> What is asked
Format the data below as a Markdown table with two columns, Row and Line, giving each line its own numbered row and leaving out blank lines. Begin at the line that contains "pose: elev=284.9 azim=87.6" and stop after the line that contains "Dot at: (242, 184)".

> Provided records

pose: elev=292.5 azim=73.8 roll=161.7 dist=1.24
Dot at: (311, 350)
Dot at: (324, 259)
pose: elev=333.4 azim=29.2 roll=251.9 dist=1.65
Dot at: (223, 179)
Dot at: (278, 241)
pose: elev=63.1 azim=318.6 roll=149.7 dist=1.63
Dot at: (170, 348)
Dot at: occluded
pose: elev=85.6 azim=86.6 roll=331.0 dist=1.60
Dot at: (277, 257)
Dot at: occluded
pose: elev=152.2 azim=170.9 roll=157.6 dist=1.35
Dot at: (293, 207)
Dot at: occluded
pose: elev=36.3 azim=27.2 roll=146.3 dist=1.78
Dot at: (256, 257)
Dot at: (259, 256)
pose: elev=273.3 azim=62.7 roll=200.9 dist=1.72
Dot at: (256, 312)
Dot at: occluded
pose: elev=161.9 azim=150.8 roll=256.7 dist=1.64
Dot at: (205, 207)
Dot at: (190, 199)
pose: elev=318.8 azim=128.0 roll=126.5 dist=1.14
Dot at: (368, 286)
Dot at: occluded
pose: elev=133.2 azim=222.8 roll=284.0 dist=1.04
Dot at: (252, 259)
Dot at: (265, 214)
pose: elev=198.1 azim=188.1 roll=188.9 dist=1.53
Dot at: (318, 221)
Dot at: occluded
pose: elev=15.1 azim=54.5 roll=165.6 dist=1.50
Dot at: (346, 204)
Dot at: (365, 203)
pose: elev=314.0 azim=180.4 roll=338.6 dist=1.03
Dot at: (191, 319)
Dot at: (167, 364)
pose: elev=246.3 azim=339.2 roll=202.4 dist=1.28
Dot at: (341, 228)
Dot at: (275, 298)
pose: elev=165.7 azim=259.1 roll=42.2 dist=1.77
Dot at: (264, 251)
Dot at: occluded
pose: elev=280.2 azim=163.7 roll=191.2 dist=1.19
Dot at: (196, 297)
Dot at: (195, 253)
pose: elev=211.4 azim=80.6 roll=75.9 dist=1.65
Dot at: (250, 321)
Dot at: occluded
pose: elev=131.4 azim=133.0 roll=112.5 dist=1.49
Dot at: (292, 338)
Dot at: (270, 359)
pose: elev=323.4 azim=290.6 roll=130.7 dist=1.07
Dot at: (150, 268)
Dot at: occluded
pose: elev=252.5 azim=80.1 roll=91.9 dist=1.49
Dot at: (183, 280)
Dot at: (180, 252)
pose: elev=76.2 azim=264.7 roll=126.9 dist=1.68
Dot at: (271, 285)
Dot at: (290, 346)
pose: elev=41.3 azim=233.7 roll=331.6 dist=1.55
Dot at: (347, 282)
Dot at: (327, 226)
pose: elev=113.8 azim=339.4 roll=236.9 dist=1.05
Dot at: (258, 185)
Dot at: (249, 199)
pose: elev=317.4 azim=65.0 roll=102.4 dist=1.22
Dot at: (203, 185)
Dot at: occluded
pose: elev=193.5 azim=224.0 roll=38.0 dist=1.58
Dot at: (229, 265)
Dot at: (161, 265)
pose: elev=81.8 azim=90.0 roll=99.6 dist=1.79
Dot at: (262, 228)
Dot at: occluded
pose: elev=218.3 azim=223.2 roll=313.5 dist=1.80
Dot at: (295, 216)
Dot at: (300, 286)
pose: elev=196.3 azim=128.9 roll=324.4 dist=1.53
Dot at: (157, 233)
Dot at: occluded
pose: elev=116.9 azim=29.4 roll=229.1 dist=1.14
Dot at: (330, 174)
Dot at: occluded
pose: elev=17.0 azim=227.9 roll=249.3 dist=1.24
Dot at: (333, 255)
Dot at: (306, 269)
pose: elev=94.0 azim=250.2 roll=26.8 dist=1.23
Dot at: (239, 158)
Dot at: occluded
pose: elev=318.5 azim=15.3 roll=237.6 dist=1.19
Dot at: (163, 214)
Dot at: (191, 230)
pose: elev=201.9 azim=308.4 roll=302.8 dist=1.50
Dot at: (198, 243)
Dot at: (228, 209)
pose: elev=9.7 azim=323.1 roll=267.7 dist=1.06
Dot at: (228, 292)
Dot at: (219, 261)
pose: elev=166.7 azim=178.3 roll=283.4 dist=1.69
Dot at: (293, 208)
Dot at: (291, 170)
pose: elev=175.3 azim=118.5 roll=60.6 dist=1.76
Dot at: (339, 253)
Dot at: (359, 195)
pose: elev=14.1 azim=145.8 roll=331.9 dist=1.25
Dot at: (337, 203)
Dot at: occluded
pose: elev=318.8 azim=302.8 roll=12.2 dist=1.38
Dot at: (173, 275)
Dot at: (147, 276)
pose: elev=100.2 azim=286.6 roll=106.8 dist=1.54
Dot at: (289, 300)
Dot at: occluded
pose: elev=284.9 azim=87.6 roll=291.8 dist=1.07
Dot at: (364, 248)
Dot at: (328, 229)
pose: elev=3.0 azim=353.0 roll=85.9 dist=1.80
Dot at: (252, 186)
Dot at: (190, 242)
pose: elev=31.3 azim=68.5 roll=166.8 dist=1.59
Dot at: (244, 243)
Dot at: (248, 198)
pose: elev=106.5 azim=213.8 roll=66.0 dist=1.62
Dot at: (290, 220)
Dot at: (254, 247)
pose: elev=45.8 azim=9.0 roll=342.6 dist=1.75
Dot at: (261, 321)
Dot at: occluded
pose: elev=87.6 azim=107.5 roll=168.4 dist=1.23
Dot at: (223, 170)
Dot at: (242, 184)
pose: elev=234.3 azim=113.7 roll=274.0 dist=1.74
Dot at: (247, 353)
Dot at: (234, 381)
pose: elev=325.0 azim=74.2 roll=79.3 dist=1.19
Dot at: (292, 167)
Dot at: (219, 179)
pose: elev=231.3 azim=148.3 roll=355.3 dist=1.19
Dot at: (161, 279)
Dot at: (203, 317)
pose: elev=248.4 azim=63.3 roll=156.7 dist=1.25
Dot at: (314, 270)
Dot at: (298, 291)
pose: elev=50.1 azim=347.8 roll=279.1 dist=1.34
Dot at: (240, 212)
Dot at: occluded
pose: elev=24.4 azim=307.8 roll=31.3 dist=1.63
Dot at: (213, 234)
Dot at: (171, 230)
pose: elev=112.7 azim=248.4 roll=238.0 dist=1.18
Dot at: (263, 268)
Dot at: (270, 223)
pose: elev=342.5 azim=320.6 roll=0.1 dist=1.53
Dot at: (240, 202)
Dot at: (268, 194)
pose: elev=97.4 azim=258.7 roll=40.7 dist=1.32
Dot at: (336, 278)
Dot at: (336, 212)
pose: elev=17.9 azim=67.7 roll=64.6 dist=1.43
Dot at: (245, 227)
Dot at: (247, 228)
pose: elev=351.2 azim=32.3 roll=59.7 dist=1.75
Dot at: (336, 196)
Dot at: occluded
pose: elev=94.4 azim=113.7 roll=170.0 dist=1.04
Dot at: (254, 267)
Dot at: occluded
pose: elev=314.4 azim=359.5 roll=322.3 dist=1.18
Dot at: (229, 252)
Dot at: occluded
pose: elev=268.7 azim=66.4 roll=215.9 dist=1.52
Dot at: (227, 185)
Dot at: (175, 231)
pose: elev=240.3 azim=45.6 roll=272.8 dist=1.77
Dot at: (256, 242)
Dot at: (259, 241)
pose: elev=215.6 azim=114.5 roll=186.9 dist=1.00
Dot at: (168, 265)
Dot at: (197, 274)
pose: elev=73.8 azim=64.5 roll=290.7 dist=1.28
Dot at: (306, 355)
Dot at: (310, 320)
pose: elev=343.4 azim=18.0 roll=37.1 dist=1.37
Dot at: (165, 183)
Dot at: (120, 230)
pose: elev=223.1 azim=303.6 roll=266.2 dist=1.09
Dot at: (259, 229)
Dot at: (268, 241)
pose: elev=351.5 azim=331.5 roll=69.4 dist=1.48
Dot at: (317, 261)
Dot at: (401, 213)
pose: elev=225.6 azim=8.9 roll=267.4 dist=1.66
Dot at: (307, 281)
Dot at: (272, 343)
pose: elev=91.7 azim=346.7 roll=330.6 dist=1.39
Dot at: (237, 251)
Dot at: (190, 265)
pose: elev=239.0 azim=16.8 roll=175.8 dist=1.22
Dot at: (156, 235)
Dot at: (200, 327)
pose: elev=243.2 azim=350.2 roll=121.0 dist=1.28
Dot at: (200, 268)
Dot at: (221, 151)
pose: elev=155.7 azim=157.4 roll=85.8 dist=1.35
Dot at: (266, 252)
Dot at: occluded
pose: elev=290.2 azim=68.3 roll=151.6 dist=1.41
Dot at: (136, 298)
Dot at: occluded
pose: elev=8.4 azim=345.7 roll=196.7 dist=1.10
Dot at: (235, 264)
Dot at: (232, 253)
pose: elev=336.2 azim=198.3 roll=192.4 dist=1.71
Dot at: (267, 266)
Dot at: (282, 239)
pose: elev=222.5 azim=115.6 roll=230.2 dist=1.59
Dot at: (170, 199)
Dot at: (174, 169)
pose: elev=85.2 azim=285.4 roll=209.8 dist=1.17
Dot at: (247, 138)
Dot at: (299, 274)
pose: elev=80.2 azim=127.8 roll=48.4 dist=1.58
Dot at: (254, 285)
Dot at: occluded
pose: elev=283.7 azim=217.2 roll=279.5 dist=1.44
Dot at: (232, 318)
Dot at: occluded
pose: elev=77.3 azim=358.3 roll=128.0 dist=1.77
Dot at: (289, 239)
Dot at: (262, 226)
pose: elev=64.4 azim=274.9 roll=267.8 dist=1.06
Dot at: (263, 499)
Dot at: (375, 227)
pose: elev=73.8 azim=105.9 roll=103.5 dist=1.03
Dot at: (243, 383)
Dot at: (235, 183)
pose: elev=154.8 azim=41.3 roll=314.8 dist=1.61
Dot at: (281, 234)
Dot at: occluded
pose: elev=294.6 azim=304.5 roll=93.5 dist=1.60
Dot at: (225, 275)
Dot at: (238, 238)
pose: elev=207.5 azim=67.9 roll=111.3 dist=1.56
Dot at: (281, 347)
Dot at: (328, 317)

> Reply
| Row | Line |
|---|---|
| 1 | pose: elev=284.9 azim=87.6 roll=291.8 dist=1.07 |
| 2 | Dot at: (364, 248) |
| 3 | Dot at: (328, 229) |
| 4 | pose: elev=3.0 azim=353.0 roll=85.9 dist=1.80 |
| 5 | Dot at: (252, 186) |
| 6 | Dot at: (190, 242) |
| 7 | pose: elev=31.3 azim=68.5 roll=166.8 dist=1.59 |
| 8 | Dot at: (244, 243) |
| 9 | Dot at: (248, 198) |
| 10 | pose: elev=106.5 azim=213.8 roll=66.0 dist=1.62 |
| 11 | Dot at: (290, 220) |
| 12 | Dot at: (254, 247) |
| 13 | pose: elev=45.8 azim=9.0 roll=342.6 dist=1.75 |
| 14 | Dot at: (261, 321) |
| 15 | Dot at: occluded |
| 16 | pose: elev=87.6 azim=107.5 roll=168.4 dist=1.23 |
| 17 | Dot at: (223, 170) |
| 18 | Dot at: (242, 184) |